[EXCERPT]

————————

Gromov and Milman had shown that the unitary group of the infinite-dimensional separable Hilbert space is extremely amenable using non-combinatorial methods. This result encourages a deeper look into structural Euclidean Ramsey theory, i.e., Euclidean Ramsey theory in which we colour more than just points. In particular, we look at complete finite labeled graphs whose vertex sets are subsets of the Hilbert space and whose labels correspond to the inner products. We prove "Ramsey-type" and "Hrushovski-type" theorems for linearly ordered metric subspaces of "sufficiently" orthogonal sets. In particular, the latter is used to show a "Hrushovski version" of the Ramsey-type Matousek-Rodl theorem for simplices.
It is known that the square root of the metric induced by the distance between vertices in graphs produces a metric space embeddable in a Euclidean space if and only if the graph is a metric subgraph of the Cartesian product of three types of graphs. These three are the half-cube graphs, the so-called cocktail party graphs, and the Gosset graph. We show that the class of metric spaces related to half-cube graphs -- metric spaces on sets with the symmetric difference metric -- satisfies the Hrushovski property up to 3 points, but not more. Moreover, the amalgamation in this class can be too restrictive to permit the Ramsey Property.

————————

[DATA EXTRACT]
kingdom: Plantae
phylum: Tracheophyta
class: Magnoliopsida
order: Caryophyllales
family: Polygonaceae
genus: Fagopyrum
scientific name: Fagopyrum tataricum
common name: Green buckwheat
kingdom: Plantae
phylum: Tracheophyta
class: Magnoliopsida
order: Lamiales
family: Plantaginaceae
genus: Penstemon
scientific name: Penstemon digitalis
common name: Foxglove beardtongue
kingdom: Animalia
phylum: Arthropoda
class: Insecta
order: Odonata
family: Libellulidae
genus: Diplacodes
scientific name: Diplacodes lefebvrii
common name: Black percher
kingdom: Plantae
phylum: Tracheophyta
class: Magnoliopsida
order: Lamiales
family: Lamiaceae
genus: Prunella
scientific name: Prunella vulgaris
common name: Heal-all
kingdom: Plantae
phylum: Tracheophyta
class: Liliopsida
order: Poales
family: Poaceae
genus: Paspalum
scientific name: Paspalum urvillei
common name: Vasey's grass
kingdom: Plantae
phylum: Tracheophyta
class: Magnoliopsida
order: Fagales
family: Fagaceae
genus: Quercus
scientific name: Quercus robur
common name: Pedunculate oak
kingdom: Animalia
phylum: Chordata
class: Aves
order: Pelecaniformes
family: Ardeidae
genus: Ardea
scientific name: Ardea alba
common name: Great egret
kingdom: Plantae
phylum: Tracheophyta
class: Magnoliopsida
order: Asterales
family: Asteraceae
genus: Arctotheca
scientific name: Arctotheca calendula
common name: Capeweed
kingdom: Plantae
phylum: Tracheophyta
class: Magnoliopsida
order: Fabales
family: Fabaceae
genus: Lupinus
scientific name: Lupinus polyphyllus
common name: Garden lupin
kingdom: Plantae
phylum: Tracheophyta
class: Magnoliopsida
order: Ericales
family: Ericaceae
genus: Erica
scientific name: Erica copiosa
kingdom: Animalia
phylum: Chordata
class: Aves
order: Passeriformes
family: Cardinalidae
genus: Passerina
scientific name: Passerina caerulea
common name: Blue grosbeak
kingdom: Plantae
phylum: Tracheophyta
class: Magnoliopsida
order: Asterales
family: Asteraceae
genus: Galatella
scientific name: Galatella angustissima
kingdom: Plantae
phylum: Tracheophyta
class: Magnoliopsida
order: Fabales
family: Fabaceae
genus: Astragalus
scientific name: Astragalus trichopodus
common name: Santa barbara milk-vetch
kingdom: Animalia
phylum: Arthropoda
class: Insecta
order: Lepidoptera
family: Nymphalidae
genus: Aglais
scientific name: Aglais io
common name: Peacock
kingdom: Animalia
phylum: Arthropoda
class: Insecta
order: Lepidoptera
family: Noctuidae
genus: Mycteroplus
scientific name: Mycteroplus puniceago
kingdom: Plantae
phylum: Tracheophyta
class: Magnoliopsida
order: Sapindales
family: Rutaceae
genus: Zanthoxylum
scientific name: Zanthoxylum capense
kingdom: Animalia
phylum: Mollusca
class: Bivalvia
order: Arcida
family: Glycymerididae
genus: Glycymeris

————————

[TO BE DONE]
In the excerpt on Euclidean Ramsey theory, up to how many points does the class of metric spaces tied to half-cube graphs have the Hrushovski property?

[OUTPUT OF THE TASK]
Up to 3 points.